ITシステムと組み込みソフトウェアにおけるSBOM対応の違い
本記事は2025年2月25日にZDNet Japan(https://japan.zdnet.com/article/35229599/)にて掲載されたものです。
サイバーセキュリティ対策の強化が求められる昨今、特にソフトウェアレベルでの資産管理や脆弱(ぜいじゃく)性管理といったSoftware Bill of Materials(SBOM:ソフトウェア部品表)対応が求められるレギュレーションが増えています。しかし、一言でSBOM対応といっても、製品に組み込まれているソフトウェアと、自社などのITシステム内で利用されているソフトウェアでは、求められる要件が異なります。また、各種オープンソースソフトウェア(OSS)やパッケージ管理システムなどの普及により、SBOMの抽出(スキャン)がしやすいかどうかでも管理手法が変わってきます。
本記事では、SBOM対応において、自社のITシステムや製品に組み込まれているソフトウェアはどのような要件が求められており、どのように管理をすべきか、ITシステムと組み込みソフトウェアのSBOM対応の相違点を中心に解説します。
目次[非表示]
まず、ITシステムと製品に組み込まれているソフトウェアのサイバーセキュリティにまつわるレギュレーションで、SBOMやソフトウェアの脆弱性管理に関連する部分を確認します。
ITシステムに関しては、現在稼働しているITシステム上のソフトウェアのリスクを確認する必要があります。現在稼働しているアプリケーションやサーバーなどの実環境をスキャンしてソフトウェアの利用状況を可視化するツールで運用できれば、SBOMをファイルとして管理することや、SBOMファイルのやりとりが不要となります。
組み込みソフトウェアが含まれる製品に関しては、ITシステムと異なり、End Of Life(EOL)を迎えていないサポート対象の製品バージョンが複数存在します。そのため、サポート対象の製品バージョン別に組み込みソフトウェアのSBOM情報を管理し、脆弱性管理する必要があります。
そもそもEOLなどサポート期間を明確に定義していない製品が多いため、製品バージョンごとにEOLを明確に定義し、顧客に通知するなどの要件もレギュレーションに含まれています。

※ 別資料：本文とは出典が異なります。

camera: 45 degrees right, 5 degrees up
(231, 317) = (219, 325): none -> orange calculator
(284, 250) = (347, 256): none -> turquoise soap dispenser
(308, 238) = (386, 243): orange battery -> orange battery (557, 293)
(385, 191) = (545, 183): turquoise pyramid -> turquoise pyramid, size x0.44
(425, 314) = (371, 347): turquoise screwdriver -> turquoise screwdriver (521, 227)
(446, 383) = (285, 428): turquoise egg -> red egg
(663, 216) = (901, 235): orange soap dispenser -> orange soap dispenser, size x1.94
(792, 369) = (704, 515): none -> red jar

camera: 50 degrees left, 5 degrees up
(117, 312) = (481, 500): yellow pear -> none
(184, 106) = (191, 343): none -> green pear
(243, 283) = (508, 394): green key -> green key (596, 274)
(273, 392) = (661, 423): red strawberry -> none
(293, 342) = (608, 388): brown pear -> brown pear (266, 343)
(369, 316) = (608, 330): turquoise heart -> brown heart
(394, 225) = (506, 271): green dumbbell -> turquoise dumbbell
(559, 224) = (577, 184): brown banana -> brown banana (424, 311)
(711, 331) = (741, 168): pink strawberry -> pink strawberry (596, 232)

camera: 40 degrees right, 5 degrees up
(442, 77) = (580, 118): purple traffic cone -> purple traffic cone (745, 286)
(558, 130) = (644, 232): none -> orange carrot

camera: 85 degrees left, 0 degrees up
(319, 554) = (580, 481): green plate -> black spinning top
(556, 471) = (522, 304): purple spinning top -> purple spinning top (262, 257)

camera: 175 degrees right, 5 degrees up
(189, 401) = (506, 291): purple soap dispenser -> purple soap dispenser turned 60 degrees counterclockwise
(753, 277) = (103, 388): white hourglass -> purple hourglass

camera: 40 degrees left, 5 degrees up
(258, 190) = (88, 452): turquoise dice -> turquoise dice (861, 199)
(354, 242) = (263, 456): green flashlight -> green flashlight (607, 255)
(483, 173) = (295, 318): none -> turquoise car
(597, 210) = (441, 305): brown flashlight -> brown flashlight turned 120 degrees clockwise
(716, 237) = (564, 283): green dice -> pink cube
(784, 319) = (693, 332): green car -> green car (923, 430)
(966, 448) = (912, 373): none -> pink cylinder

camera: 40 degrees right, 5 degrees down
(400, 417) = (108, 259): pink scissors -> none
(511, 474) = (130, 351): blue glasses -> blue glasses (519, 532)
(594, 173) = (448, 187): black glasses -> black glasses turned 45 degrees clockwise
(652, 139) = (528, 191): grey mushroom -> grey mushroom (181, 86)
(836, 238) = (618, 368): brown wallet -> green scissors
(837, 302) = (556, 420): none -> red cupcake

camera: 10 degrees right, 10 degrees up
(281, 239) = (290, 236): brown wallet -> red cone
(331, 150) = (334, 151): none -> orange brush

また、ソフトウェアサプライチェーンが複雑であることが多く、サプライチェーンの企業の間で、SBOMファイルなどによるSBOM情報の共有が必須です。
相違点、切り分けポイントのまとめ
ITシステムや組み込みソフトウェアのSBOM管理とその脆弱性管理に関する運用を設計する際には、下記のポイントを見極め、運用設計やツール選定を検討すると良いでしょう。
バージョン単位でのSBOM管理が必須か、単一バージョンのSBOM管理で良いか
組み込みソフトウェアの場合は、メーカー側がサポート対象の複数バージョンについてのリスクを管理する必要がありますが、ITシステムやインターネットサービスの場合は、稼働しているシステム、ソフトウェアが一つなので、最新の稼働バージョンのSBOMやリスク管理ができれば問題ありません。
サプライチェーン内でSBOMファイルをやり取りする必要があるか、ソフトウェアのソースコードや実環境のスキャンによりSBOM生成が可能か
ソフトウェアのソースコードや実環境のスキャンでSBOMを生成できる場合は、サプライチェーン内でのSBOMファイルのやりとりは必要ありません。
しかし、サプライチェーンの中でSBOMファイルを受け渡さなければいけないシーンがある場合は、SBOMのエクスポート/インポート機能を有するツールが必要です。サプライチェーンの中で異なるツールによって作成されたSBOMを取り込む場合、脆弱性などのリスク検出が上手くできないケースがほとんどです。そのため、SBOMの形式や仕様、利用ツールなどをサプライチェーン内で統一する必要があります。
パッケージ管理システムを利用しているかどうか
開発しているソフトウェアやシステムでパッケージ管理システムを利用している場合は、システムが管理しているソフトウェアやバージョンが確定しているため、ツールなどによりSBOMの生成が可能です。
一般的に、組み込みソフトウェアでは、パッケージ管理システムを利用しないソフトウェア開発の慣習があり、スキャンツールによるソフトウェア抽出は容易ではありません。実行可能なバイナリーファイルをツールを利用しても解析しても誤検知などが多いため、手動でSBOMを確認、修正をする必要があります。
受託開発か、自社製品や自社システムの開発運用か
自社製品や自社システムの開発の場合は、自社が管理するソフトウェアやシステムの脆弱性管理を行うためにSBOM対応を行うことになります。しかし、受託開発(クライアントから仕事を受注してオーダーメイドでシステムやソフトウェアを開発する)の場合、そのソフトウェアやシステムはクライアントのものになります。
受託開発している企業には、SBOMファイルの提出は求められますが、その後の脆弱性などの責任はクライアントが持つことになるため、脆弱性などのリスク管理の機能は必要ない可能性があります。
以上のように、一言でSBOM対応といってもさまざまなパターンがあり、担当者は自社の実態に応じて、SBOM対応の要件を決める必要があります。これからSBOM対応が求められる企業の担当者は、本記事を参考に自社のSBOMの要件の洗い出しやツール選定にお役立てください。